ABOUT THIS TASK - The required output is the exact run of lines below that opens at the line with "16: (185, 154, 1.92)" and closes at the line with "49: (147, 340, 1.86)".

**** WORKING DATA

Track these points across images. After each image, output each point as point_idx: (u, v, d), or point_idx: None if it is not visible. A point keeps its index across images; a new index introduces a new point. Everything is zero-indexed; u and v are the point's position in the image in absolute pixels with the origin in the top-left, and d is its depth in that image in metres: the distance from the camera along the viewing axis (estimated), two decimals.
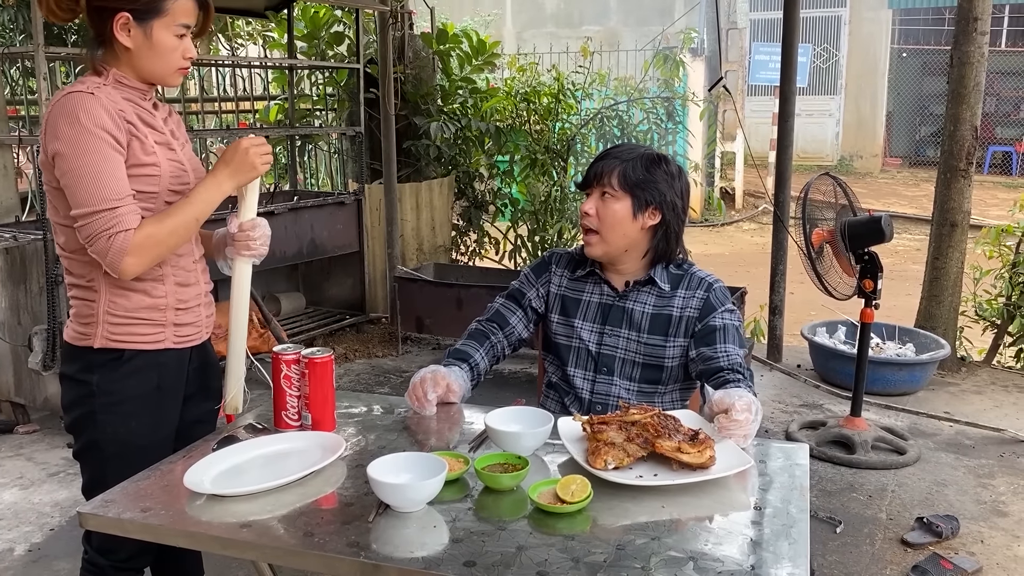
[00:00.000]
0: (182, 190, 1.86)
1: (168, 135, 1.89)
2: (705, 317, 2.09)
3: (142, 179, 1.79)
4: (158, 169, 1.81)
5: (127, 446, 1.85)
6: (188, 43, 1.84)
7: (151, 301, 1.85)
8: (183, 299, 1.91)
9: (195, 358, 1.99)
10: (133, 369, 1.84)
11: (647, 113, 6.35)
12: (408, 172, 6.04)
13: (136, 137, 1.78)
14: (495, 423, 1.71)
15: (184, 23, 1.80)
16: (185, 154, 1.92)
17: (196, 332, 1.96)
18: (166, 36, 1.79)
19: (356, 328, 5.60)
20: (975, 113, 4.56)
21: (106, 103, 1.74)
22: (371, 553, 1.36)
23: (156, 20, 1.77)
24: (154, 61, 1.80)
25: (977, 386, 4.67)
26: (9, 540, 3.05)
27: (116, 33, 1.77)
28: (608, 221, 2.06)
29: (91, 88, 1.75)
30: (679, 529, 1.45)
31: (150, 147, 1.80)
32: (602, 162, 2.09)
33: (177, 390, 1.95)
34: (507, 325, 2.23)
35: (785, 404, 4.42)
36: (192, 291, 1.93)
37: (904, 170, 14.56)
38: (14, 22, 7.32)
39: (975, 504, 3.33)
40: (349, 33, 6.14)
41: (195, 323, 1.95)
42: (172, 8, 1.78)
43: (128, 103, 1.81)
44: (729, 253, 9.24)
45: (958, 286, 4.82)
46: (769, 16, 13.64)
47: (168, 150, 1.86)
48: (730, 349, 2.04)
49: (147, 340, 1.86)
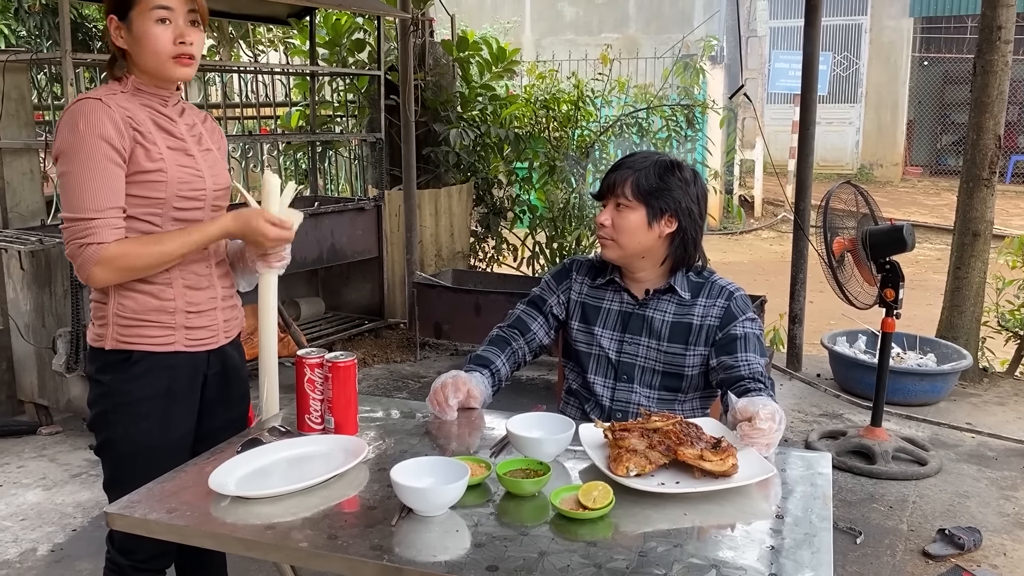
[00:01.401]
0: (194, 196, 1.86)
1: (188, 141, 1.88)
2: (726, 326, 2.08)
3: (146, 184, 1.80)
4: (164, 175, 1.80)
5: (138, 446, 1.86)
6: (179, 27, 1.80)
7: (159, 303, 1.85)
8: (194, 302, 1.90)
9: (214, 362, 1.98)
10: (143, 370, 1.85)
11: (667, 121, 6.35)
12: (427, 178, 6.06)
13: (141, 144, 1.78)
14: (517, 429, 1.72)
15: (160, 5, 1.77)
16: (206, 161, 1.91)
17: (211, 336, 1.95)
18: (146, 24, 1.77)
19: (375, 333, 5.62)
20: (998, 122, 4.53)
21: (114, 110, 1.76)
22: (394, 557, 1.37)
23: (132, 12, 1.77)
24: (146, 56, 1.79)
25: (1000, 397, 4.62)
26: (32, 540, 3.08)
27: (114, 40, 1.80)
28: (623, 231, 2.06)
29: (102, 95, 1.78)
30: (701, 537, 1.45)
31: (156, 154, 1.80)
32: (615, 172, 2.09)
33: (191, 393, 1.95)
34: (528, 331, 2.23)
35: (805, 413, 4.39)
36: (205, 295, 1.92)
37: (925, 179, 14.46)
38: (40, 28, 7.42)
39: (998, 516, 3.29)
40: (370, 40, 6.18)
41: (210, 327, 1.94)
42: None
43: (145, 108, 1.83)
44: (748, 261, 9.20)
45: (980, 296, 4.77)
46: (789, 24, 13.60)
47: (184, 156, 1.86)
48: (751, 358, 2.03)
49: (156, 342, 1.86)
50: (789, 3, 13.57)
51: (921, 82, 14.70)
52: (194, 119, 1.95)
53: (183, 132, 1.88)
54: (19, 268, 3.87)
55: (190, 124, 1.93)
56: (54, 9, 6.63)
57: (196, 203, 1.87)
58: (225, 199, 1.97)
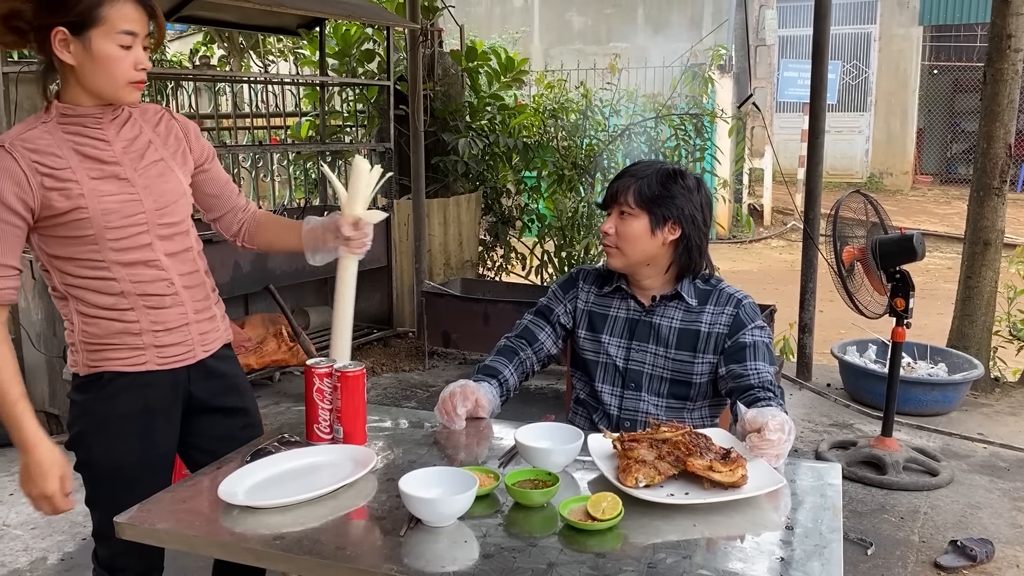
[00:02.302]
0: (129, 223, 1.76)
1: (122, 162, 1.78)
2: (735, 334, 2.08)
3: (69, 225, 1.72)
4: (85, 212, 1.71)
5: (118, 464, 1.84)
6: (139, 53, 1.71)
7: (123, 326, 1.80)
8: (160, 321, 1.84)
9: (196, 376, 1.92)
10: (117, 390, 1.82)
11: (675, 130, 6.35)
12: (436, 188, 6.08)
13: (53, 188, 1.69)
14: (525, 439, 1.72)
15: (127, 30, 1.68)
16: (146, 179, 1.80)
17: (186, 352, 1.88)
18: (108, 46, 1.67)
19: (383, 342, 5.63)
20: (1009, 131, 4.52)
21: (15, 158, 1.67)
22: (402, 567, 1.37)
23: (93, 30, 1.66)
24: (99, 76, 1.70)
25: (1012, 407, 4.59)
26: (42, 549, 3.09)
27: (56, 51, 1.67)
28: (627, 239, 2.07)
29: (10, 140, 1.69)
30: (710, 548, 1.44)
31: (76, 191, 1.70)
32: (619, 181, 2.10)
33: (169, 410, 1.90)
34: (536, 341, 2.24)
35: (815, 423, 4.37)
36: (172, 312, 1.85)
37: (935, 188, 14.41)
38: None
39: (1010, 528, 3.27)
40: (379, 51, 6.21)
41: (184, 342, 1.88)
42: (108, 15, 1.66)
43: (69, 138, 1.73)
44: (757, 270, 9.18)
45: (991, 305, 4.75)
46: (798, 33, 13.61)
47: (114, 182, 1.75)
48: (760, 367, 2.03)
49: (127, 363, 1.82)
50: (798, 12, 13.58)
51: (931, 90, 14.68)
52: (141, 127, 1.84)
53: (116, 153, 1.77)
54: (30, 277, 3.90)
55: (132, 137, 1.81)
56: None
57: (135, 228, 1.78)
58: (177, 213, 1.86)
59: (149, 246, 1.81)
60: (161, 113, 1.91)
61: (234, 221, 2.07)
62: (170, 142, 1.89)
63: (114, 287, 1.79)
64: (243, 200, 2.08)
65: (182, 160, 1.90)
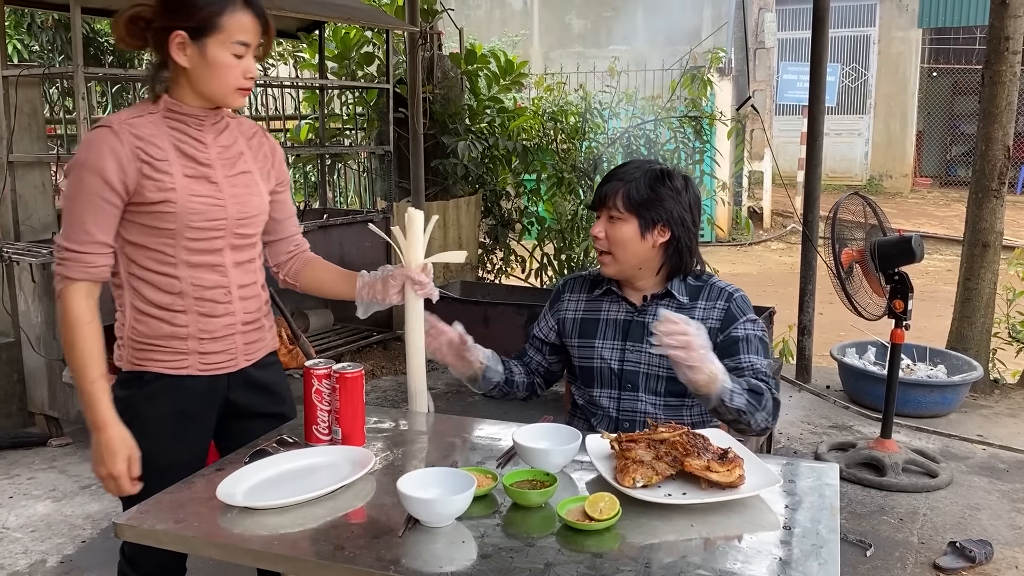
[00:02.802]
0: (210, 226, 1.83)
1: (215, 166, 1.85)
2: (727, 328, 2.08)
3: (154, 215, 1.79)
4: (172, 206, 1.78)
5: (146, 465, 1.84)
6: (249, 62, 1.81)
7: (171, 329, 1.85)
8: (208, 329, 1.88)
9: (236, 384, 1.96)
10: (154, 391, 1.86)
11: (674, 132, 6.35)
12: (436, 190, 6.09)
13: (150, 176, 1.76)
14: (523, 440, 1.72)
15: (241, 40, 1.77)
16: (234, 187, 1.87)
17: (229, 360, 1.93)
18: (222, 54, 1.76)
19: (383, 345, 5.63)
20: (1007, 133, 4.52)
21: (122, 142, 1.74)
22: (400, 567, 1.37)
23: (211, 37, 1.75)
24: (211, 81, 1.78)
25: (1011, 409, 4.59)
26: (42, 552, 3.10)
27: (173, 53, 1.76)
28: (617, 243, 2.08)
29: (119, 121, 1.77)
30: (708, 548, 1.44)
31: (168, 184, 1.77)
32: (608, 184, 2.10)
33: (205, 415, 1.94)
34: (525, 355, 2.30)
35: (814, 425, 4.38)
36: (222, 321, 1.89)
37: (935, 190, 14.42)
38: (52, 43, 7.50)
39: (1009, 529, 3.27)
40: (379, 54, 6.22)
41: (227, 351, 1.92)
42: (227, 25, 1.75)
43: (171, 133, 1.81)
44: (757, 273, 9.19)
45: (990, 307, 4.75)
46: (797, 35, 13.62)
47: (205, 184, 1.82)
48: (754, 359, 2.04)
49: (169, 366, 1.87)
50: (797, 15, 13.59)
51: (930, 93, 14.69)
52: (236, 136, 1.92)
53: (211, 157, 1.85)
54: (30, 280, 3.90)
55: (227, 144, 1.89)
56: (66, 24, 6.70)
57: (214, 232, 1.85)
58: (255, 225, 1.94)
59: (220, 252, 1.87)
60: (256, 129, 2.00)
61: (283, 251, 2.11)
62: (259, 158, 1.96)
63: (175, 286, 1.84)
64: (300, 236, 2.14)
65: (266, 178, 1.97)
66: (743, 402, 1.91)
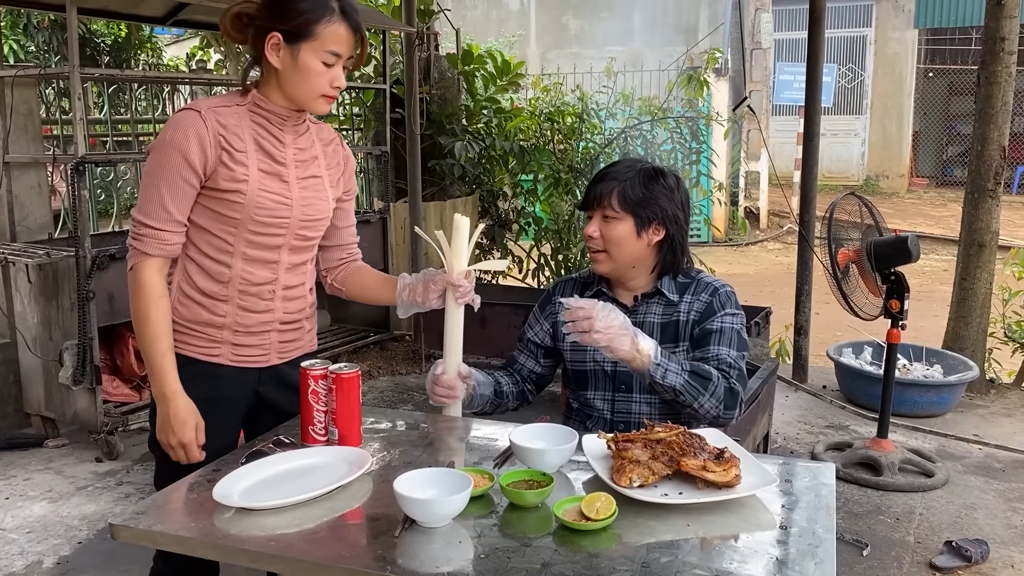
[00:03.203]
0: (274, 223, 1.87)
1: (289, 166, 1.89)
2: (704, 320, 2.09)
3: (222, 202, 1.83)
4: (241, 197, 1.82)
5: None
6: (338, 72, 1.84)
7: (209, 317, 1.90)
8: (245, 324, 1.93)
9: (267, 379, 2.00)
10: (187, 376, 1.87)
11: (671, 133, 6.36)
12: (433, 191, 6.08)
13: (226, 164, 1.81)
14: (520, 440, 1.72)
15: (333, 50, 1.81)
16: (304, 189, 1.91)
17: (262, 355, 1.97)
18: (312, 61, 1.80)
19: (380, 345, 5.63)
20: (1003, 133, 4.53)
21: (207, 125, 1.79)
22: (397, 568, 1.37)
23: (305, 43, 1.79)
24: (299, 85, 1.83)
25: (1007, 408, 4.60)
26: (38, 553, 3.09)
27: (267, 53, 1.81)
28: (613, 242, 2.08)
29: (207, 107, 1.82)
30: (704, 547, 1.44)
31: (242, 175, 1.82)
32: (600, 184, 2.09)
33: (235, 406, 1.98)
34: (516, 363, 2.30)
35: (811, 425, 4.38)
36: (260, 317, 1.94)
37: (931, 190, 14.44)
38: (48, 43, 7.49)
39: (1005, 528, 3.27)
40: (376, 54, 6.22)
41: (261, 346, 1.96)
42: (322, 33, 1.79)
43: (254, 126, 1.86)
44: (754, 273, 9.20)
45: (986, 307, 4.76)
46: (794, 36, 13.64)
47: (277, 181, 1.87)
48: (723, 351, 2.04)
49: (202, 352, 1.91)
50: (794, 15, 13.61)
51: (926, 93, 14.71)
52: (314, 141, 1.96)
53: (287, 156, 1.89)
54: (26, 281, 3.90)
55: (303, 147, 1.93)
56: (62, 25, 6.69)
57: (277, 230, 1.89)
58: (316, 229, 1.97)
59: (279, 249, 1.92)
60: (334, 137, 2.05)
61: (336, 257, 2.14)
62: (332, 165, 2.01)
63: (224, 275, 1.89)
64: (355, 246, 2.18)
65: (336, 185, 2.02)
66: (680, 382, 1.92)
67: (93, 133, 5.95)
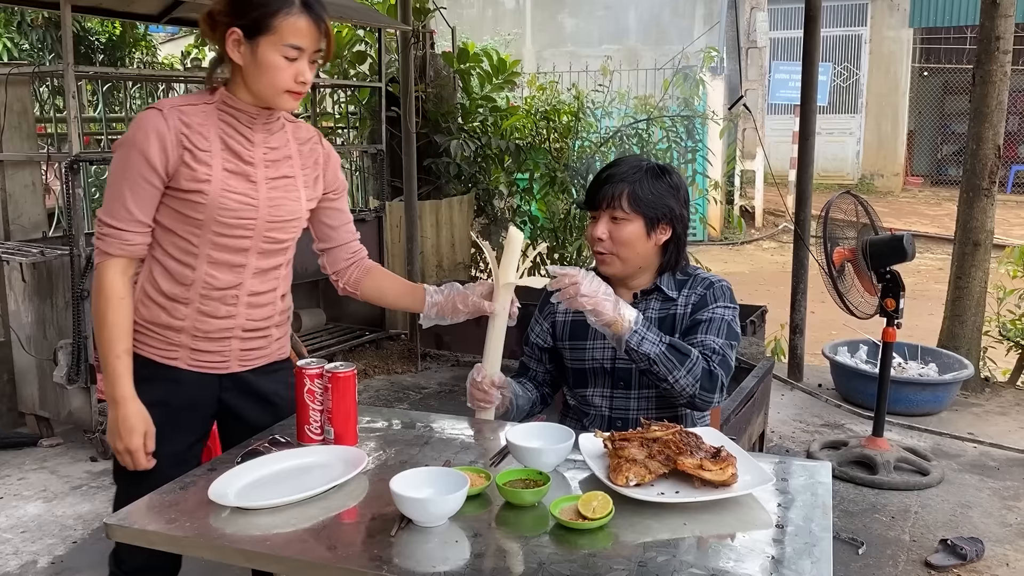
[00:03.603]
0: (239, 224, 1.83)
1: (257, 166, 1.85)
2: (696, 312, 2.09)
3: (185, 203, 1.80)
4: (204, 198, 1.78)
5: None
6: (301, 66, 1.79)
7: (167, 320, 1.86)
8: (204, 329, 1.88)
9: (229, 385, 1.95)
10: (143, 377, 1.84)
11: (667, 131, 6.37)
12: (428, 190, 6.08)
13: (188, 165, 1.77)
14: (516, 439, 1.72)
15: (293, 43, 1.76)
16: (273, 190, 1.86)
17: (221, 362, 1.92)
18: (272, 55, 1.76)
19: (376, 344, 5.62)
20: (998, 132, 4.54)
21: (168, 125, 1.75)
22: (393, 567, 1.37)
23: (263, 38, 1.75)
24: (261, 81, 1.78)
25: (1001, 407, 4.61)
26: (32, 552, 3.08)
27: (228, 49, 1.78)
28: (623, 243, 2.06)
29: (170, 106, 1.79)
30: (701, 546, 1.44)
31: (204, 175, 1.78)
32: (608, 185, 2.06)
33: (193, 412, 1.93)
34: (528, 371, 2.29)
35: (806, 424, 4.39)
36: (221, 323, 1.89)
37: (926, 189, 14.47)
38: (42, 41, 7.46)
39: (1000, 526, 3.28)
40: (371, 52, 6.21)
41: (221, 352, 1.91)
42: (280, 27, 1.75)
43: (222, 124, 1.82)
44: (749, 272, 9.20)
45: (981, 306, 4.77)
46: (789, 35, 13.65)
47: (243, 181, 1.83)
48: (709, 339, 2.03)
49: (160, 354, 1.88)
50: (789, 14, 13.63)
51: (921, 92, 14.75)
52: (288, 140, 1.92)
53: (256, 155, 1.85)
54: (20, 280, 3.88)
55: (275, 146, 1.89)
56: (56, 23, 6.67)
57: (242, 231, 1.84)
58: (286, 231, 1.92)
59: (245, 252, 1.87)
60: (312, 135, 2.00)
61: (342, 258, 2.10)
62: (308, 165, 1.96)
63: (187, 277, 1.85)
64: (358, 244, 2.13)
65: (312, 185, 1.96)
66: (656, 351, 1.92)
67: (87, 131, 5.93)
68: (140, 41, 8.45)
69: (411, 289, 2.11)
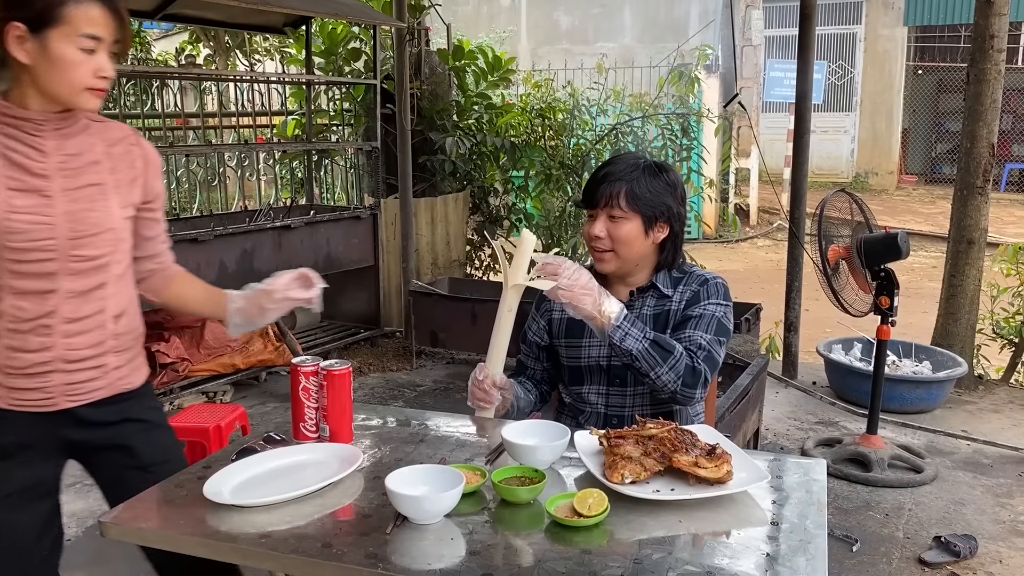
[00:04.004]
0: (35, 247, 1.62)
1: (52, 178, 1.64)
2: (688, 307, 2.09)
3: None
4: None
5: None
6: (101, 59, 1.61)
7: None
8: (17, 366, 1.67)
9: (66, 422, 1.74)
10: None
11: (662, 129, 6.37)
12: (423, 187, 6.07)
13: None
14: (512, 436, 1.72)
15: (90, 33, 1.58)
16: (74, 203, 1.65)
17: (45, 399, 1.70)
18: (67, 49, 1.57)
19: (371, 342, 5.62)
20: (992, 130, 4.55)
21: None
22: (389, 565, 1.37)
23: (53, 30, 1.56)
24: (56, 79, 1.59)
25: (995, 404, 4.63)
26: None
27: (10, 48, 1.57)
28: (622, 242, 2.06)
29: None
30: (696, 544, 1.45)
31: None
32: (605, 183, 2.06)
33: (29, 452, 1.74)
34: (528, 369, 2.29)
35: (800, 421, 4.40)
36: (34, 357, 1.67)
37: (920, 187, 14.50)
38: None
39: (993, 524, 3.29)
40: (366, 49, 6.20)
41: (42, 389, 1.70)
42: (71, 16, 1.56)
43: (3, 139, 1.61)
44: (744, 269, 9.22)
45: (975, 304, 4.79)
46: (784, 33, 13.66)
47: (37, 198, 1.62)
48: (696, 334, 2.02)
49: None
50: (784, 12, 13.63)
51: (915, 91, 14.77)
52: (93, 143, 1.71)
53: (50, 166, 1.64)
54: None
55: (75, 153, 1.68)
56: None
57: (41, 255, 1.63)
58: (97, 246, 1.69)
59: (53, 276, 1.66)
60: (125, 136, 1.78)
61: (145, 268, 1.89)
62: (121, 168, 1.75)
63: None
64: (166, 255, 1.93)
65: (127, 191, 1.75)
66: (638, 348, 1.91)
67: None
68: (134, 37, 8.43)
69: (212, 295, 1.93)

********

TASK RESPONSE -
16: (185, 154, 1.92)
17: (196, 332, 1.96)
18: (166, 36, 1.79)
19: (356, 328, 5.60)
20: (975, 113, 4.56)
21: (106, 103, 1.74)
22: (371, 553, 1.36)
23: (156, 20, 1.77)
24: (154, 61, 1.80)
25: (977, 386, 4.67)
26: (9, 540, 3.05)
27: (116, 33, 1.77)
28: (608, 221, 2.06)
29: (91, 88, 1.75)
30: (679, 529, 1.45)
31: (150, 147, 1.80)
32: (602, 162, 2.09)
33: (177, 390, 1.95)
34: (507, 325, 2.23)
35: (785, 404, 4.42)
36: (192, 291, 1.93)
37: (904, 170, 14.56)
38: (14, 22, 7.32)
39: (975, 504, 3.33)
40: (349, 33, 6.14)
41: (195, 323, 1.95)
42: (172, 8, 1.78)
43: (128, 103, 1.81)
44: (729, 253, 9.24)
45: (958, 286, 4.82)
46: (769, 16, 13.64)
47: (168, 150, 1.86)
48: (730, 349, 2.04)
49: (147, 340, 1.86)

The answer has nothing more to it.